» **Exercise brief**
Would you write out every entry exactly, but without the pictures?

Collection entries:

--

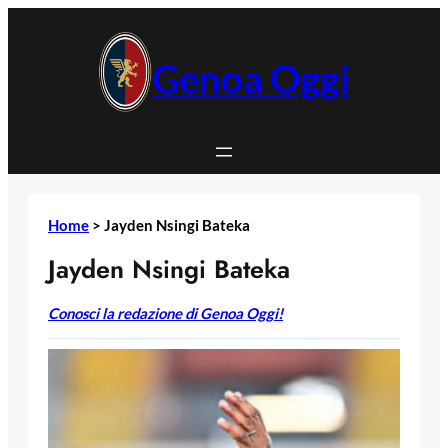
Vai
al
contenuto
Genoa Oggi
Home
>
Jayden Nsingi Bateka
Jayden Nsingi Bateka
Conosci la redazione di Genoa Oggi!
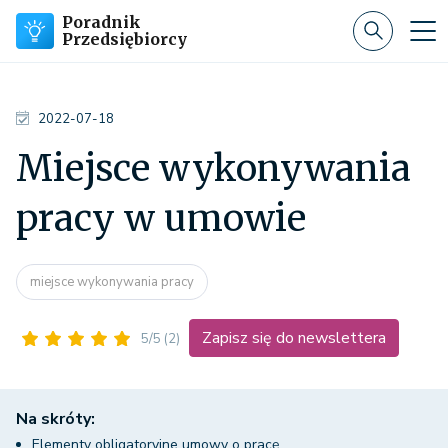
Poradnik
Przedsiębiorcy
2022-07-18
Miejsce wykonywania
pracy w umowie
miejsce wykonywania pracy
Zapisz się do newslettera
5/5
(2)
Na skróty:
Elementy obligatoryjne umowy o pracę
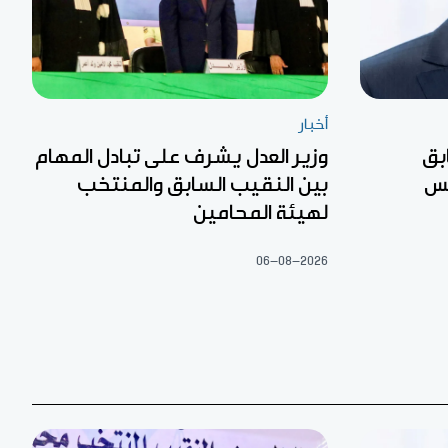
أخبار
بق
وزير العدل يشرف على تبادل المهام
لس
بين النقيب السابق والمنتخب
لهيئة المحامين
06-08-2026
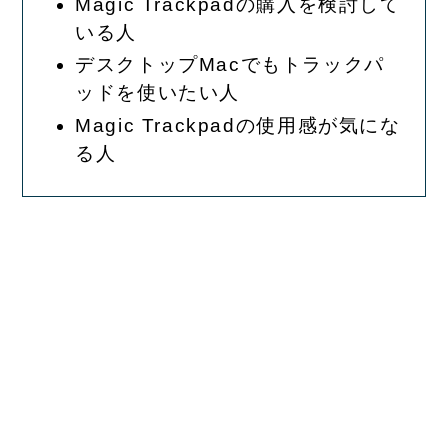
Magic Trackpadの購入を検討して
いる人
デスクトップMacでもトラックパ
ッドを使いたい人
Magic Trackpadの使用感が気にな
る人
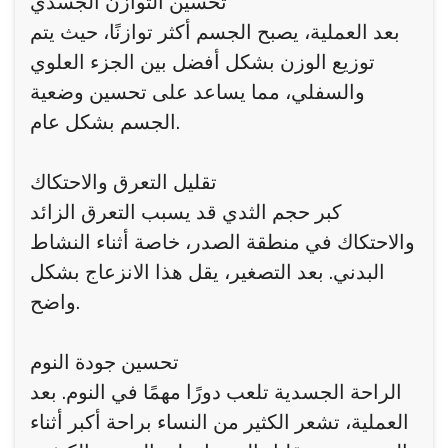
تحسين التوازن الجسدي
بعد العملية، يصبح الجسم أكثر توازنًا، حيث يتم
توزيع الوزن بشكل أفضل بين الجزء العلوي
والسفلي، مما يساعد على تحسين وضعية
الجسم بشكل عام.
تقليل التعرق والاحتكاك
كبر حجم الثدي قد يسبب التعرق الزائد
والاحتكاك في منطقة الصدر، خاصة أثناء النشاط
البدني. بعد التصغير، يقل هذا الانزعاج بشكل
واضح.
تحسين جودة النوم
الراحة الجسدية تلعب دورًا مهمًا في النوم. بعد
العملية، تشعر الكثير من النساء براحة أكبر أثناء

--

» **Answer box**
Vai
al
contenuto
Genoa Oggi
Home
>
Jayden Nsingi Bateka
Jayden Nsingi Bateka
Conosci la redazione di Genoa Oggi!
Poradnik
Przedsiębiorcy
2022-07-18
Miejsce wykonywania
pracy w umowie
miejsce wykonywania pracy
Zapisz się do newslettera
5/5
(2)
Na skróty:
Elementy obligatoryjne umowy o pracę
أخبار
بق
وزير العدل يشرف على تبادل المهام
لس
بين النقيب السابق والمنتخب
لهيئة المحامين
06-08-2026
Magic Trackpadの購入を検討して
いる人
デスクトップMacでもトラックパ
ッドを使いたい人
Magic Trackpadの使用感が気にな
る人
تحسين التوازن الجسدي
بعد العملية، يصبح الجسم أكثر توازنًا، حيث يتم
توزيع الوزن بشكل أفضل بين الجزء العلوي
والسفلي، مما يساعد على تحسين وضعية
الجسم بشكل عام.
تقليل التعرق والاحتكاك
كبر حجم الثدي قد يسبب التعرق الزائد
والاحتكاك في منطقة الصدر، خاصة أثناء النشاط
البدني. بعد التصغير، يقل هذا الانزعاج بشكل
واضح.
تحسين جودة النوم
الراحة الجسدية تلعب دورًا مهمًا في النوم. بعد
العملية، تشعر الكثير من النساء براحة أكبر أثناء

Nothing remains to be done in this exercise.